4 günlük Kudüs programı kapsamında yapacakları faaliyetler hakkında bilgi veren Başkan Toru, “İlk olarak 60 civarında Osmanlı eserinin bulunduğu Harem-i Şerif’teki mekanların iç ve dış temizliğini yapacağız. Bu ekipteki herkes kolları sıvayacak ve temizlik yapacak. İsrail hükümetinin işgal ettiği cadde ve sokaklarda temizlik yaptığını biliyoruz. Ancak işgal edemediği, kontrol altına alamadığı, Müslümanların yaşadığı mahallelerde cadde ve sokak temizliği yok maalesef. Bizim için kutsal olan Harem-i Şerif’in de temizliğiyle ilgilenmiyorlar. Yerel halk kendi imkanlarıyla Harem-i Şerif’in temizliği ve bakımını yapmaya çalışıyor. TİKA zaman zaman bu eserlerin bakımını gerçekleştiriyor. Özellikle temizlik noktasında biz de ecdadımızın izinden giderek bu bölgedeki temizliği; Isparta’dan getirttiğimiz gül suyu ve esanslarıyla birlikte yaparak mukaddes bir hizmete hep birlikte imza atacağız” ifadelerini kullandı.
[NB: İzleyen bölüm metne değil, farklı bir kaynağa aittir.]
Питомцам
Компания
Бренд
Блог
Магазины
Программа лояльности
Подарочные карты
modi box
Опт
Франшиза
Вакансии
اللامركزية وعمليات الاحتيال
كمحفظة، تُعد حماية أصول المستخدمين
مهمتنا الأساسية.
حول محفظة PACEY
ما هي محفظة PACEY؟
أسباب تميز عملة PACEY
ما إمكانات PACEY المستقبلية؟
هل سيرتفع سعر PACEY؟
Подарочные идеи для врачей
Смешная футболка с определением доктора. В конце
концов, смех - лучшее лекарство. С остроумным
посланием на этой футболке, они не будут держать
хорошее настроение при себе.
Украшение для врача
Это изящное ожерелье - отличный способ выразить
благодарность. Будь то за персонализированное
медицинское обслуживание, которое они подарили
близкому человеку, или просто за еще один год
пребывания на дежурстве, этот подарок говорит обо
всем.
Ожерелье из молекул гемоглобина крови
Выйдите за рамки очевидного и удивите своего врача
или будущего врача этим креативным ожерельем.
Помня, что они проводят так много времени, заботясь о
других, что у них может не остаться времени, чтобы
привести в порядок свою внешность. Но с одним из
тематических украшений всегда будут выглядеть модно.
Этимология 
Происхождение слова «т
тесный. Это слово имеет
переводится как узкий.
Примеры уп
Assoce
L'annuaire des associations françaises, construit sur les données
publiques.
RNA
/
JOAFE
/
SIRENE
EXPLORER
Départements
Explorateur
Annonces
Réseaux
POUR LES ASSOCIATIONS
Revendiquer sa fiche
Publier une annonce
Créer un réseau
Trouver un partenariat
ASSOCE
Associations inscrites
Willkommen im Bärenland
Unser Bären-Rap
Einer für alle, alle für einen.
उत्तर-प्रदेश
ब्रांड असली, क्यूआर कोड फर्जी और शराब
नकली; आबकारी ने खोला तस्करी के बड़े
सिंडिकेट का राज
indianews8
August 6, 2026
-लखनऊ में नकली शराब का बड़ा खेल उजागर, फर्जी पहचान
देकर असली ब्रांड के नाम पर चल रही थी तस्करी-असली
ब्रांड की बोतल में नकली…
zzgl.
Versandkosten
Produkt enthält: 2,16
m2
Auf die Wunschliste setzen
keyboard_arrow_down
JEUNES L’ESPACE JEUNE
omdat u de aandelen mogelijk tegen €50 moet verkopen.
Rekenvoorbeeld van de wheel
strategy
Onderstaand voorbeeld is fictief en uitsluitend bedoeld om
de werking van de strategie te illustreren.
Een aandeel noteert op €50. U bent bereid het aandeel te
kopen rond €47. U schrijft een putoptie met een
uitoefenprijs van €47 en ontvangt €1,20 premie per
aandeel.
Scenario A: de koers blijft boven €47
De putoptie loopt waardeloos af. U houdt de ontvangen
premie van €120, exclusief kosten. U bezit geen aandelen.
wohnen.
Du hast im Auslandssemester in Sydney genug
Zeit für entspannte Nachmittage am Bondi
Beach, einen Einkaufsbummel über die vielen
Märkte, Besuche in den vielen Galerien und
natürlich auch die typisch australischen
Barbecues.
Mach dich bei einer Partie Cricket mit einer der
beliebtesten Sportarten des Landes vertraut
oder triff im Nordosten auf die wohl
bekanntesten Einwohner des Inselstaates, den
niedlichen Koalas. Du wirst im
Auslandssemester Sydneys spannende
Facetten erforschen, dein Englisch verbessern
Kudüs’ün tüm semavi dinlerde kutsal bir yer olduğuna işaret eden Toru, “Kudüs, bin yıldır kesilmeyen Haçlı seferlerine maruz kalan bir İslam beldesidir. Dinimizin, maneviyatımızın, İslam aleminin beka mevzusu. Biz ülke olarak 1. Dünya Savaşı’ndan bu yana pek çok badire atlattık ve özellikle son 4 yılda da büyük badireler atlattık. Bir beka savaşı veriyoruz. Kudüs çok daha uzun süredir beka savaşı veriyor. Biz 15 Temmuz’da 27 gün hep birlikte direndik. Buradaki kardeşlerimiz 1948 yılından beri nöbet tutuyorlar” dedi.
“Vefa borcumuz var”
Kudüs’te bulunan Burj Al Lak Lak Derneği ile birlikte bu projenin çalışmalarını yürüttüklerini ifade eden Toru, “Ayrıca Harem-i Şerif’in yanında bulunan yetimhanedeki yetimlerin giydirilmesi, ayni ve nakdi yardımın yapılması, ayrıca oradaki yetimlerle birlikte bir dostluk maçı yapılması da proje kapsamındadır. Harem-i Şerif’te bin kişilik bir yemek ikramı olacak. Ev ziyaretlerinin yapılması ve dostluğumuzu geliştirme adına farklı gruplarla bir araya geleceğiz. Bu projemizi hem tarihi olarak hem de kültürel olarak çok büyük anlam ifade ediyor. Tarihe vefa borcumuz var, Abdülhamit Han’a vefa borcumuz var, İslam alemine vefa borcumuz var, oradaki kardeşlerimize vefa borcumuz var. Sayın Cumhurbaşkanımıza vefa borcumuz var. Onun ‘Kudüs’e gidin, yalnız bırakmayın’ sözleri hepimiz için yerine getirilmesi gereken bir emirdir” diye konuştu.